Direi che abbiamo pensato tutti la stessa cosa.
“Nononononononononononono. Io penso, quindi esisto”.
Sei un po’ troppo pigna in quel posto, però.
“Appunto. Non è forse la miglior conferma del fatto che non sono un parto della tua mente malata?”.
E poi, in effetti, quante probabilità ci sono che tutti noi soffriamo dello stesso disturbo schizoide che ci porterebbe ad avere gli amici invisibili?
“Ecco, vedi? Siamo a posto”.
Sì, siamo a posto. Forse.
Poi, casualmente, mi metto a guardare le Ikusaba che vengono trascinate via. Mukuro è silenziosa e cerca di dare ancora quell’immagine sanguinaria e mortale di sé, fallendo malissimo; Junko invece fa i capricci, come suo solito.

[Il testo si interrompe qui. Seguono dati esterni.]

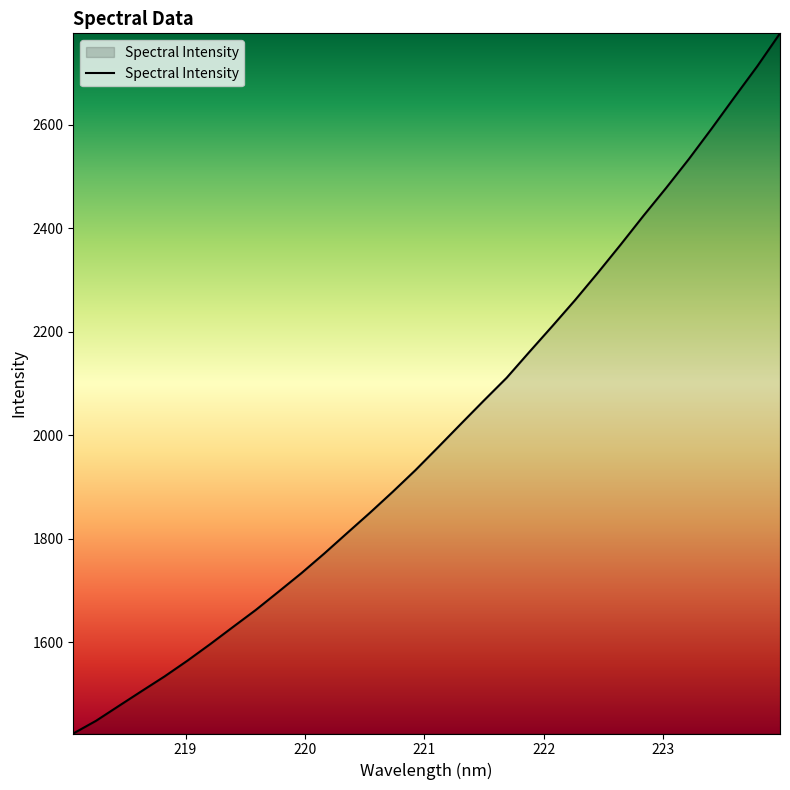

Does the chart display data point markers on the line(s)?

No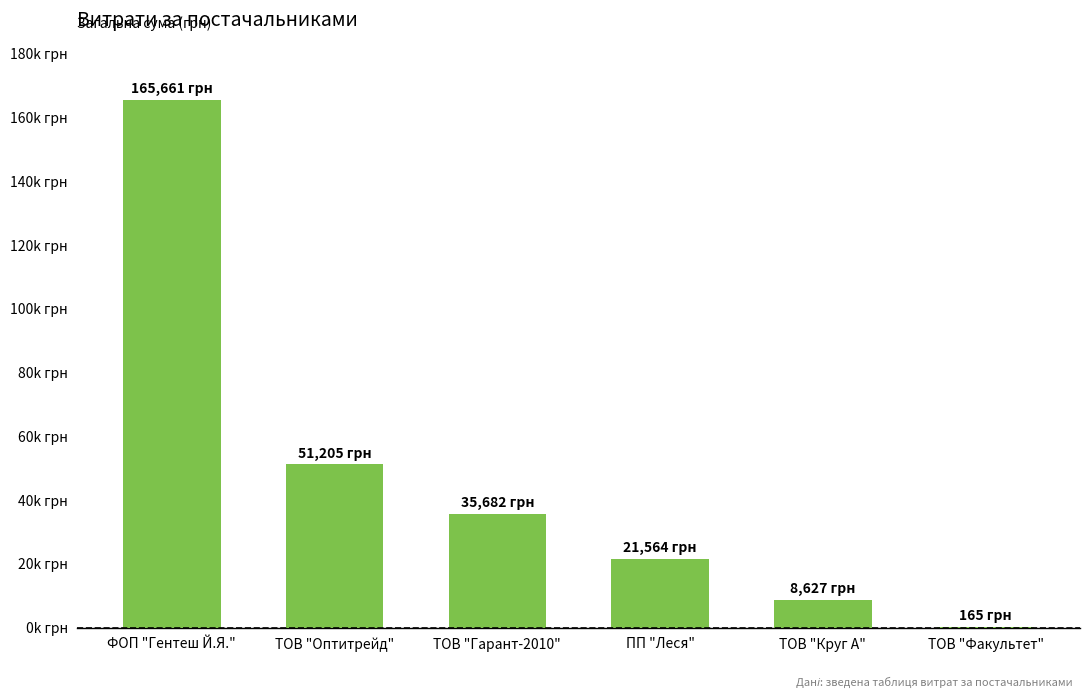

The chart shows a value of 165.0 at ТОВ "Факультет". True or false?

True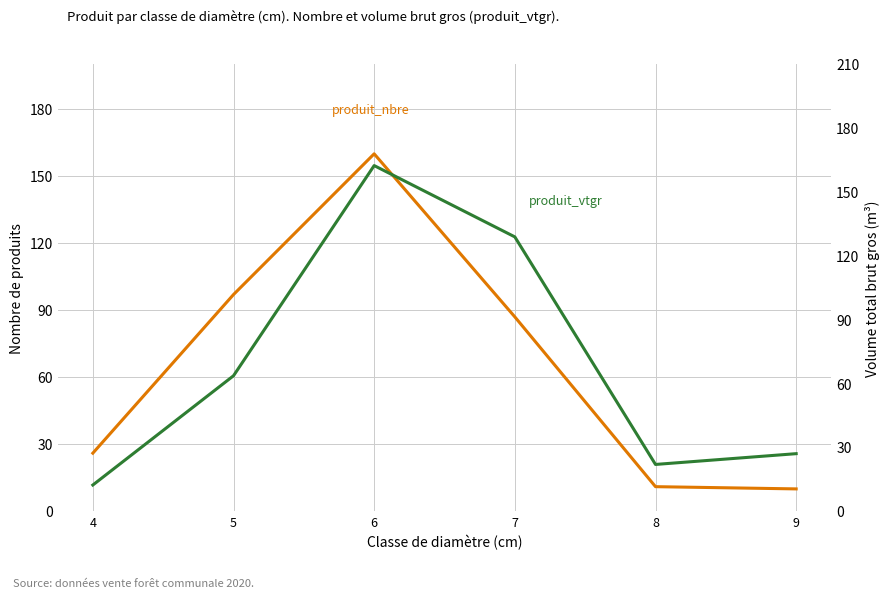

How many lines are shown in the chart?

2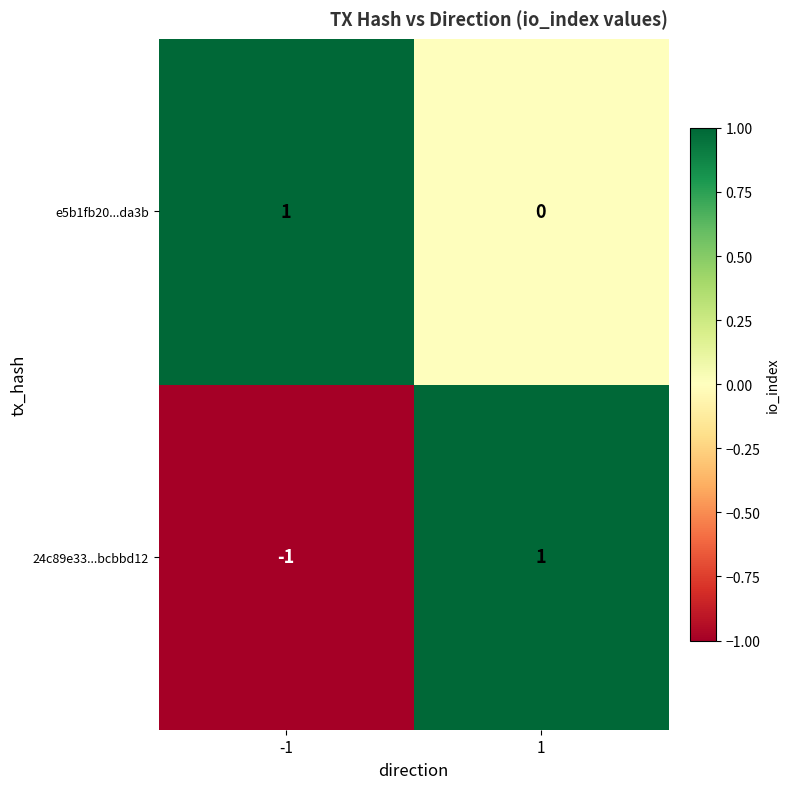

Reading left to right, list all the values displayed in this chart.

e5b1fb20...da3b: -1=1	1=0
24c89e33...bcbbd12: -1=-1	1=1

“Ma ma ma ma… sono contenta di vedervi, eh! Contenta! Però non potete farmi lasciare indietro i miei nuovi amici!”. E ci indica.
Noi? I tuoi nuovi amici? Meno droga nel caffé, per favore.
“E sentiamo, perché non potresti?” le chiede quello che mi pare si chiami Hiroshi.
“Perché non ho ancora fatto combattere tutti i loro stand!”.
A parte che non è vero. Comunque a nessuno importa.
“Oh, quindi anche loro possiedono il tuo fantomatico spirito che noi comuni mortali non saremmo in grado di vedere?”.
“Certo! Mostrateglielo, per favore!”.
“No, non serve. Ci credo. Ci credo”.
Lo sguardo da se potessi vi porterei via tutti assieme a lei pare raccontarla diversamente.
“Capooooooooooooooooooooooooooooooooooooooooooooooooooooo!”.
Urgh. Per essere qualcosa che potrebbe non esistere fai un casino infernale.
“Va bene Junko” si intromette l’altro mentre le infila la camicia di forza “hai ragione, tutto quello che vuoi. Ora però prendi le medicine”.
“Sìììììì! Buone le medicine!”.
Kyouko mi si avvicina e mi dice a bassa voce: “Vedendo il livello di pazzia in cui sono cadute quelle due, devo dire che un po’ di dubbio comincio ad averlo anch’io. Ma anche se fosse devo ringraziarle, perché è solo grazie a quelle due matte che ti ho conosciuto. E quello che ci è successo, vero o falso che sia, mi ha permesso di scoprire quanta forza e quanta nobilità d’animo si nascondono nei tuoi trenta centimetri d’altezza”.
Oh insomma, la smettete di sfottermi solo perché sono basso?
...comunque grazie per i complimenti.